• Data under study
##############################

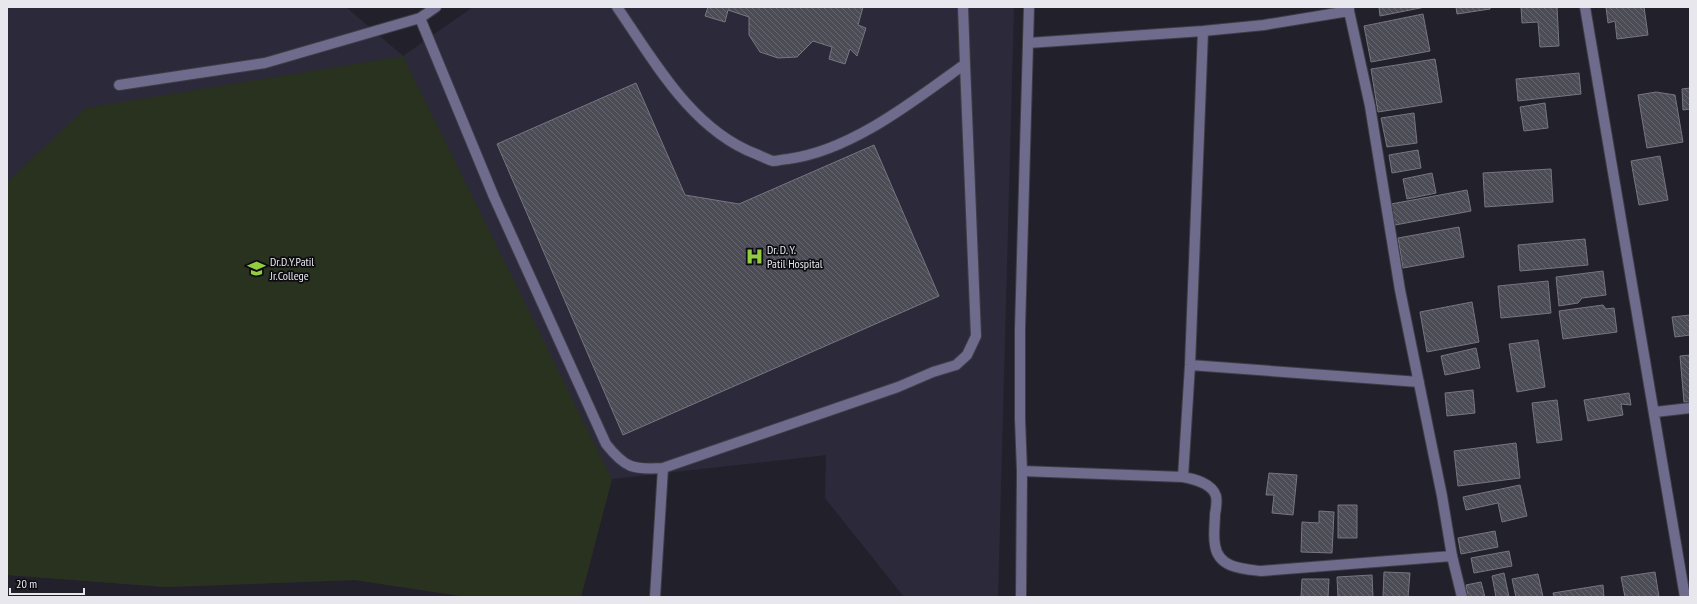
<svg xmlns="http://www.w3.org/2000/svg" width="1697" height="604" viewBox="0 0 1697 604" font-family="'PT Sans Narrow',sans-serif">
<defs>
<pattern id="building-back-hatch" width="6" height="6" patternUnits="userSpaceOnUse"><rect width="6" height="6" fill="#4c4c56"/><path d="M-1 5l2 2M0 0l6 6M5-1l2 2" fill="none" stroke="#66666f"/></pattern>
</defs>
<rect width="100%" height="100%" fill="#22212b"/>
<path fill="#2c2a3a" d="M7 7H346L403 56 473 7H1014L998 597H904L825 498 826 455 612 479 581 597H467L355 580 166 587 7 575Z"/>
<path fill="#29321e" d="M403 56 612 479 581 597H467L355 580 166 587 7 575V182L86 108Z"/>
<path fill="url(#building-back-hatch)" stroke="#767581" d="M708 7H863L858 25 866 28 857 56 850 49 845 64 829 59 832 47 813 41 797 57 778 58 760 52 749 35V17L728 10 725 22 705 16Z
M1379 7H1425L1380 16Z
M1456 7H1490V9L1457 14Z
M1521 7H1557L1559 46 1540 47 1538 22 1522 23Z
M1606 7H1644L1648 35 1617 39 1615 21 1608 23Z
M1423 14 1430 51 1371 62 1364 26Z
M1435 59 1442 102 1378 112 1371 69Z
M1579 73 1581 94 1518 101 1516 79Z
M636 83 685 195 739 204 874 145 939 296 623 435 497 144Z
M1690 88V109L1683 110 1682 89Z
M1656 92 1675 95 1683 142 1647 148 1638 95Z
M1545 103 1548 128 1524 131 1520 107Z
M1414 113 1417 143 1387 147 1381 118Z
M1418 150 1421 168 1392 173 1389 155Z
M1660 156 1668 200 1639 205 1631 161Z
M1551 169 1553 202 1485 207 1483 173Z
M1432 173 1436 193 1407 199 1403 179Z
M1467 190 1471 211 1395 225 1391 204Z
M1459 227 1464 257 1403 268 1398 238Z
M1585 239 1588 265 1520 271 1518 245Z
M1603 271 1606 295 1582 298 1578 303 1559 306 1556 277Z
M1548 281 1551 313 1501 318 1498 286Z
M1472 302 1479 342 1427 352 1420 312Z
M1603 305 1606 309 1614 308 1617 332 1563 339 1559 311Z
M1690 315V335L1675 337 1672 317Z
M1538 340 1545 387 1517 392 1509 344Z
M1476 348 1480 368 1445 375 1441 356Z
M1690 355V402H1684L1680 356Z
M1473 390 1475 413 1447 416 1445 393Z
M1629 393 1631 405 1621 404 1623 415 1588 421 1584 400Z
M1557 400 1562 440 1537 443 1532 403Z
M1516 443 1520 478 1458 486 1454 451Z
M1269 473 1297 475 1293 515 1272 513 1274 495H1266Z
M1520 485 1527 516 1502 522 1498 503 1466 510 1463 497Z
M1338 505H1357V538H1338Z
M1319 511 1334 512 1332 553 1301 552 1302 522 1319 523Z
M1495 531 1498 547 1461 554 1458 538Z
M1509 551 1512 566 1474 573 1471 558Z
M1384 572 1410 573 1408 597H1383Z
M1655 572 1659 597H1625L1621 577Z
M1504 573 1509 597H1496L1492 576Z
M1538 574 1543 597H1516L1512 579Z
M1372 575 1373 597H1338L1337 577Z
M1302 579H1329L1328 597H1301Z
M1481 582 1485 597H1468L1466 585Z
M1603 585 1604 597H1554L1553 593Z"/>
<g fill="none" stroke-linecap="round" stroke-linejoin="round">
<defs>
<path id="minor" d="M617 7C654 61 692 130 756 154 761 156 768 160 773 161 778 161 784 159 788 159 851 151 915 100 965 64L963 7
M1585 7 1685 597
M1349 11 1370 106 1400 290 1442 496 1452 556 1462 597
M420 18 494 197 606 444C625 468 633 470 663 468L898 387 933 372 956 365 967 355 976 336 965 64
M1028 43 1203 31 1264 25 1349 11V7
M119 85 265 63 420 18 436 7
M1190 365 1419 382
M1655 412 1690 408
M1022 471 1183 477 1190 365 1203 31
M1183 477C1194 479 1212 483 1216 496 1217 501 1216 509 1215 514 1215 524 1213 535 1215 545 1218 568 1243 569 1261 571L1452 556
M655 597 663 468
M1021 597 1022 471 1020 419V329L1029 7"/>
</defs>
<use href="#minor" stroke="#3e3d46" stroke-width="12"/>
<use href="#minor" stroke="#6e6b8d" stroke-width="10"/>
</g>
<defs>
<symbol id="hospital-bare" viewBox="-9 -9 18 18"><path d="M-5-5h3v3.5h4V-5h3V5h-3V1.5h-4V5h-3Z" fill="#92cd3f" stroke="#0c0b10" stroke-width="2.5" paint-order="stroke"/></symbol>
<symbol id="school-bare" viewBox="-9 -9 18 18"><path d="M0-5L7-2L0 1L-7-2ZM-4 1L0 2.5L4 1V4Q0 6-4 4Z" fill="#92cd3f" stroke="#0c0b10" stroke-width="2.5" paint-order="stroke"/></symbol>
</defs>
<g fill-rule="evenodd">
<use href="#hospital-bare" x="742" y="244" width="25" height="25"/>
<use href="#school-bare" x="244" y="256" width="25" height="25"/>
</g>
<g text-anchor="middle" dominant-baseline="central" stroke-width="3.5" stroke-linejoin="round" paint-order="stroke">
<g font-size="12" fill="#e8e7ee" stroke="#0c0b10" text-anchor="start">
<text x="767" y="249">Dr. D. Y.<tspan x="767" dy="14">Patil Hospital</tspan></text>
<text x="270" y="261">Dr.D.Y.Patil<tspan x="270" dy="14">Jr.College</tspan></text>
</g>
</g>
<rect width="1697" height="604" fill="none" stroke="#e8e7ee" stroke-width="16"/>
<path d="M10 588v6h74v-6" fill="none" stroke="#e8e7ee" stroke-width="2"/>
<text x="16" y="588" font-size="12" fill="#e8e7ee" stroke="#0c0b10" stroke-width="3" paint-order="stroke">20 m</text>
</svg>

##############################

Copy out each line of the entries that holds "linejoin".

• Your solution
<g fill="none" stroke-linecap="round" stroke-linejoin="round">
<g text-anchor="middle" dominant-baseline="central" stroke-width="3.5" stroke-linejoin="round" paint-order="stroke">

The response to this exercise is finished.